Alguns dos motivos são o baixo índice de leitura dos brasileiros e as falhas do sistema educacional. Sete de cada dez alunos do 3º ano do ensino médio têm nível insuficiente em português, segundo o Sistema de Avaliação da Educação Básica (Saeb). Isso significa que não conseguem localizar informações explícitas em um resumo, por exemplo. O número médio de livros lidos na íntegra por ano pelos brasileiros é de apenas 2,43 exemplares. Isolando as obras de literatura, a média despenca para 1,26, aqui incluindo os lidos em partes.
Se três em cada 10 brasileiros são analfabetos funcionais, se 42% dos brasileiros com mais de cinco anos alegam ter dificuldades de compreensão e por isso não leem, só podemos concluir que não houve ainda no Brasil uma aposta radical na democratização da leitura, avalia Ramos. O tema, aliás, será debatido em palestra na Ufes nesta segunda-feira, dia 2.
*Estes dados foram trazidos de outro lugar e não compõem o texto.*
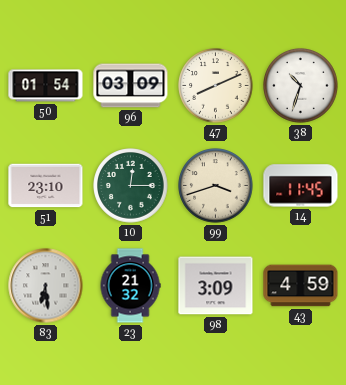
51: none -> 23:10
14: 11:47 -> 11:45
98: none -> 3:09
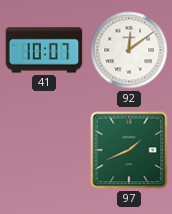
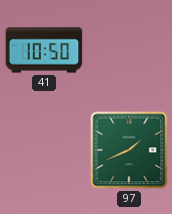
41: 10:07 -> 10:50
92: 12:09 -> none
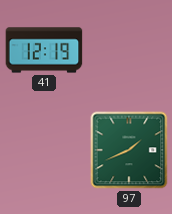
41: 10:50 -> 12:19
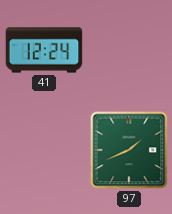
41: 12:19 -> 12:24
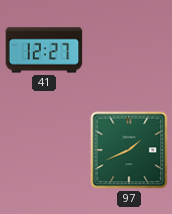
41: 12:24 -> 12:27
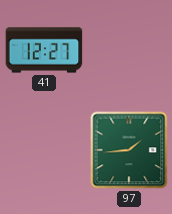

Não se pode delimitar ao certo os motivos de Verissimo, Lispector e Drummond constarem entre os campeões da fraude. Arrisca-se apenas a hipótese de que os autores sejam donos de uma aparente simplicidade de estilo. E têm peso suficiente no cânone para que seus nomes funcionem como selo de qualidade a textos de anônimos. Já fui muito elogiado pelo que nunca escrevi, disse Verissmo, em ceta medida resignado.
Melhor remédio para separar joio do trigo, a leitura ainda é para poucos no Brasil, reforça Ramos. Compartilhar esses textos na internet, entre outras coisas, é uma maneira de se sentir (e sobretudo se exibir) incluído nessa parcela privilegiada.